A new clinical trial at MUSC Hollings Cancer Center will investigate whether a common statin – a drug used to lower cholesterol levels – affects an immune system pathway that could lead to a stronger anti-tumor response in patients with prostate cancer.
“There’s been a long-standing, consistent inverse association between statin use and a reduced risk of aggressive prostate cancer and, more recently, prostate cancer mortality,” explained Hollings researcher Michael Marrone, Ph.D. “It’s just been unclear in those observational epidemiological studies whether that inverse association is due to cholesterol reduction or some other non-cholesterol pathway. So, the focus of this trial is to investigate a specific non-cholesterol pathway through which statins might be contributing to reduced risk of aggressive prostate cancer.”
For this study, Marrone, a translational epidemiologist, is teaming up with Stephen Savage, M.D., vice chairman of the Department of Urology, who focuses on urologic cancers.
Savage has participated in many multidisciplinary trials, including a long-term trial looking at the role of vitamin D in prostate cancer. When Marrone, who joined MUSC last year, met Savage, he was excited about the potential for collaboration.
“I felt like that was a natural synergy there with that prior experience,” Marrone said.
Being able to work with people from different disciplines and to bring ideas from the lab into the clinic is one of the great opportunities of working in an academic medical center, Savage added.
“It keeps you excited and interested,” Savage said – especially when there’s a direct impact on patients.
And there will only be more of this type of collaboration, Marrone said.
“Having that kind of impact is what excites everyone at research institutions. And in order to have that kind of impact, you have to reach out and collaborate with people who have different expertise,” Marrone said. “Whereas if you’re segregated or siloed into your discipline, you can only do so much.”
In this trial, newly diagnosed prostate cancer patients will be signing up to potentially take the statin simvastatin for eight weeks before getting surgery. Because there are so many statins in use, with some 35 million Americans taking them, it was important for participants in the study to all take the same statin, Marrone said.
The participants will be randomized so that half get the statin and half do not. After surgery, their tumors will be examined and compared between both groups. Because of the relatively short time frame that the participants will be taking the medication, Marrone doesn’t expect to see differences noticeable to the naked eye, like a difference in tumor size. Instead, they’ll be looking to see if the statin has influenced an anti-tumor immune response.
Regulatory T lymphocytes, or Tregs, prevent the body’s immune system from attacking its own organs and tissues. Normally a good thing, this system backfires when Tregs proliferate in the tumor microenvironment and suppress an immune response against the cancer.
The Tregs need a transcriptional regulator called yes-associated protein, or YAP, to do their jobs. Without YAP, they don’t do as good of a job at keeping the immune system at bay. At the same time, statin drugs have been shown to inhibit YAP. So upon examining the tumors, Marrone hopes to see that the patients who took statins have a more robust anti-tumor immune response because the Tregs were forced to stand down.
Eventually, he’d like to see if statins can overcome the “cold” prostate cancer tumor environment and enable immune therapy to work. Tumors are characterized as “hot” or “cold” depending on how much immune system activity there is around them. Cold tumors are surrounded by cells that suppress the immune response and, as a result, generally don’t respond to immunotherapy.
“We believe that statins might be used to overcome the immunologically cold tumor environment,” Marrone said. That could mean they could help immune checkpoint inhibitors to work in men with prostate cancer.
“We won’t be able to necessarily answer that question with this trial, but hopefully, we’ll be able to generate some of the preliminary findings to determine whether or not there is this potential role for statins,” he said.

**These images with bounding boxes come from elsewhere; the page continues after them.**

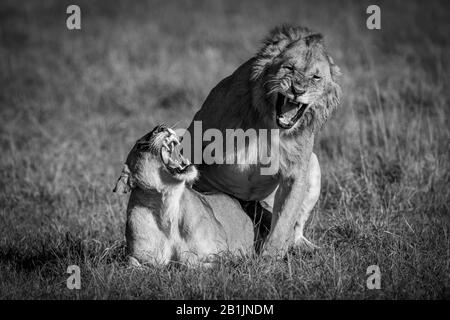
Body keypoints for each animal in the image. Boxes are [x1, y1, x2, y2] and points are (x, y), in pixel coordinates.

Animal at [112, 125, 253, 268]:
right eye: (140, 146)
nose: (161, 127)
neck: (167, 205)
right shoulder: (135, 256)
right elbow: (132, 262)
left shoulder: (223, 254)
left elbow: (189, 261)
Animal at [185, 25, 340, 256]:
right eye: (289, 68)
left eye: (316, 77)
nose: (297, 90)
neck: (270, 126)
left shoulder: (295, 173)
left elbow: (285, 220)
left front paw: (269, 258)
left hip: (313, 165)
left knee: (296, 228)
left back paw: (306, 247)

Savage and Marrone said that working across disciplines is important, not just for teasing out the biology of a cancer but also the reasons for disparities in outcomes among different groups. With prostate cancer, for example, the rates of this cancer are twice as high for Black men in South Carolina as for White men, and deaths from prostate cancer are almost three times higher for Black men than White men.
However, because South Carolina has a larger percentage of Black residents than the national average, and because the MUSC Health network is expanding to regional hospitals throughout the state, allowing it to serve people in rural areas more effectively, Hollings is in a position to find answers to these questions about disparities.
“We have a much larger minority population, and so the ability for us to identify how this type of intervention may impact a variety of minority or underserved populations is interesting,” Savage said.
Further, he has found that his Black patients tend to be very willing to participate in clinical trials like this one, even though the benefit to an individual patient is likely to be small because the study is gathering preliminary data.
“I explain to them what the clinical trial means and what impact it has on them, which in many cases is very little, but there’s potential benefit to have a greater understanding for their population,” he said. “I tell them this is an opportunity to address diseases that are disproportionally affecting this population, which has been understudied. So, it’s been neglected. And so, when they see that as an opportunity rather than an imposition, or worse, an experimentation, they sign up.”
The trial will open shortly at Hollings, then will be expanded to the Ralph H. Johnson VA Medical Center, where Savage also sees patients.